→ Vorliegender Text:
•••••

Nach dieser vorläufigen Obsorgeentscheidung sprach sich die Wiener Jugendgerichtshilfe in ihrer Stellungnahme vom 21. Juni 1989 gegen eine Änderung der bestehenden Situation aus, weil eine solche weder sinnvoll sei, noch im Interesse des Sohnes Christian liege (ON 25). Der Vater brachte ergänzend vor, Christian sei in den letzten Monaten regelmäßig am Nachmittag bei ihm erschienen und habe um Essen gebeten, weil er bei der Mutter nicht ordnungsgemäß versorgt werde. Der Sohn sei weiterhin verunsichert, leide unter Konzentrationsschwäche und könne in der Nacht nicht schlafen, weil die Mutter mit ihrem Lebensgefährten so laut streite. Diese sei auch angeblich schon wieder im dritten Monat schwanger. Helmut F*** gehe seit März 1989 keiner geregelten Beschäftigung mehr nach, sodaß aus finanziellen Gründen mit einer baldigen Übersiedlung zu rechnen sei. Christian habe aber erklärt, im Falle der Aufgabe der Wohnung in Alt-Erlaa keinesfalls mit der Mutter mitgehen zu wollen. Überdies benütze diese das Auto ihres Lebensgefährten, ohne im Besitz eines Führerscheines zu sein.

•••••

[Einträge mit Rahmen]
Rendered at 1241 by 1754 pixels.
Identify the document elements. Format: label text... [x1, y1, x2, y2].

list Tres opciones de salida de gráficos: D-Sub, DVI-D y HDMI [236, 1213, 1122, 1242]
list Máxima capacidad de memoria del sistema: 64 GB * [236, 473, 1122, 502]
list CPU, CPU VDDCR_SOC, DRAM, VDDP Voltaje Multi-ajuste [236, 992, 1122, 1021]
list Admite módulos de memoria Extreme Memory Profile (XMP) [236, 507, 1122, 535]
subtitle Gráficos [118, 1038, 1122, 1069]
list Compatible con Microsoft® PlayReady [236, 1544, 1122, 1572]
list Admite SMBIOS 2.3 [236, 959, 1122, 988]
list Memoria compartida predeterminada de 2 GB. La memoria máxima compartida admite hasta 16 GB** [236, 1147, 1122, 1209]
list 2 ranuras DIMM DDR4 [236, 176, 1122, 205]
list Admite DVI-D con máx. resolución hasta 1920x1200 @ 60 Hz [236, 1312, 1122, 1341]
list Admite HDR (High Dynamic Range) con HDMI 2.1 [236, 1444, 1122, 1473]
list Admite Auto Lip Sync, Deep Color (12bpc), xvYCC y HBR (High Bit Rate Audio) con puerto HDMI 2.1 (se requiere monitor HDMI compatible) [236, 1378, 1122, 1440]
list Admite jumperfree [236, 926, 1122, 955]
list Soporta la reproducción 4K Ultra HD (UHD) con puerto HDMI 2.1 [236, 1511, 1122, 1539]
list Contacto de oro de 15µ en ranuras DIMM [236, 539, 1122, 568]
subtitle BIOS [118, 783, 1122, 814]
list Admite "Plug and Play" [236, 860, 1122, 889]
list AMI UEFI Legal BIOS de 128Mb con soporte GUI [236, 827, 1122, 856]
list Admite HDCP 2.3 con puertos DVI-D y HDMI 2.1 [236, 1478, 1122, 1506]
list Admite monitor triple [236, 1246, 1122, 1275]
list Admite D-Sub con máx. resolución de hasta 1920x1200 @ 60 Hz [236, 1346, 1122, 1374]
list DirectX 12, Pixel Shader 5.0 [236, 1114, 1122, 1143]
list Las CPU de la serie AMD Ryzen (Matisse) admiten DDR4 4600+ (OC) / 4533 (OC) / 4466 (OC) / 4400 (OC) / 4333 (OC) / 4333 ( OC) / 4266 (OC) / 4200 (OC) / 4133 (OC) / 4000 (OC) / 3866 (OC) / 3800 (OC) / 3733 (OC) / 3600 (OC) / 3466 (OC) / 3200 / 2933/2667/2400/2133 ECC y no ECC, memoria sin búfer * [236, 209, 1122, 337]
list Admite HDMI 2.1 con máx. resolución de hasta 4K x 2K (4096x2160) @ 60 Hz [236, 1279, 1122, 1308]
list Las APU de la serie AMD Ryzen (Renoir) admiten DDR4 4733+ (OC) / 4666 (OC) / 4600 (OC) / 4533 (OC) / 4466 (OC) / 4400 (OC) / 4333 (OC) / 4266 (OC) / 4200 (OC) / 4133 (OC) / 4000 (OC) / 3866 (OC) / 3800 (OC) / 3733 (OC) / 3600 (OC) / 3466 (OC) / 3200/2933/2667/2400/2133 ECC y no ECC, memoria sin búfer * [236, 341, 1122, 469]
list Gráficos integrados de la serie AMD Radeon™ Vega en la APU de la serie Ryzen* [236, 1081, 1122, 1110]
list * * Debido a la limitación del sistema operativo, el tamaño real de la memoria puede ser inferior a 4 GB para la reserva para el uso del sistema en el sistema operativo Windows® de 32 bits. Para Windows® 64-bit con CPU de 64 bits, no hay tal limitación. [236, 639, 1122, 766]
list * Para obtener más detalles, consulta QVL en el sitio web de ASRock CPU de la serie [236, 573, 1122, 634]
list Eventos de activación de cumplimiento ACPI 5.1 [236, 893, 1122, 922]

•••••

→ Gestellte Frage: Bitte nennen Sie das Datum, an dem die Wiener Jugendgerichtshilfe laut dem Text zur Obsorgeentscheidung ihre Stellungnahme abgab. Die Einträge spielen hierfür keine Rolle.

→ Lösung der Aufgabe: 21. Juni 1989